- **WHAT YOU WILL DO**
a) In the text about Jeter, how many postseason at-bats does Bernie Williams have?
b) Please rename "Jeter" to "Rodriguez" in the text about Jeter, from "i like the part" up to and including "than Jeter did.", and write out that stretch again.
c) Translate this sentence from the text about Jeter into Spanish: "Perception takes a bat to reality."

- **TEXT SEGMENT**
========================

Jeter gets credit for saving the Yankees with that flip to home plate but doesn't get blamed for the team's postseason failures since. And think of the times he's been bailed out. His four-strikeout performance against the Twins in the 2004 playoffs was erased because “choker” Alex Rodriguez lifted the Yankees with a monster performance in the same game. And once Aaron Boone hit the Game 7 homer to carry Jeter and the rest of the Yankees past the Red Sox, it didn't matter that Jeter was 7-for-30 with three runs and two RBIs. Perception takes a bat to reality. Pretty good deal if you can get it. Instead, we celebrate his eighthinning homer to beat the Royals earlier this month with tabloid headlines about clutchness even though, according to the Elias Sports Bureau, it was only the second time in Jeter's career that he had any kind of hit after the eighth inning to drive in both the tying and winning runs. Bernie Williams is the only other offensive Yankee to have been around for this entire run, and he has exactly the same number of postseason at-bats as Jeter: 462. In those at-bats,
Williams has six more homers, 11 more doubles, 21 more walks, 33 more RBIs, two more runs and seven fewer strikeouts.
i like the part that reads
We ignore that no player in baseball, not one, made more outs to end games last season with the tying or winning run on base than Jeter did.

========================

- **SOURCE INFORMATION**
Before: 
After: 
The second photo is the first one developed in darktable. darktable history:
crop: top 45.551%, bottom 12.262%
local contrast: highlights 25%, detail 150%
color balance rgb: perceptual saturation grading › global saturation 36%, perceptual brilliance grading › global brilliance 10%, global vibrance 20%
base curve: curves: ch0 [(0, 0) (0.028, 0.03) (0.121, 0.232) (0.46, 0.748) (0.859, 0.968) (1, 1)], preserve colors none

========================

- **SOLVED TASKS**
a) 462

b)
i like the part that reads
We ignore that no player in baseball, not one, made more outs to end games last season with the tying or winning run on base than Rodriguez did.

c) La percepción le da un batazo a la realidad.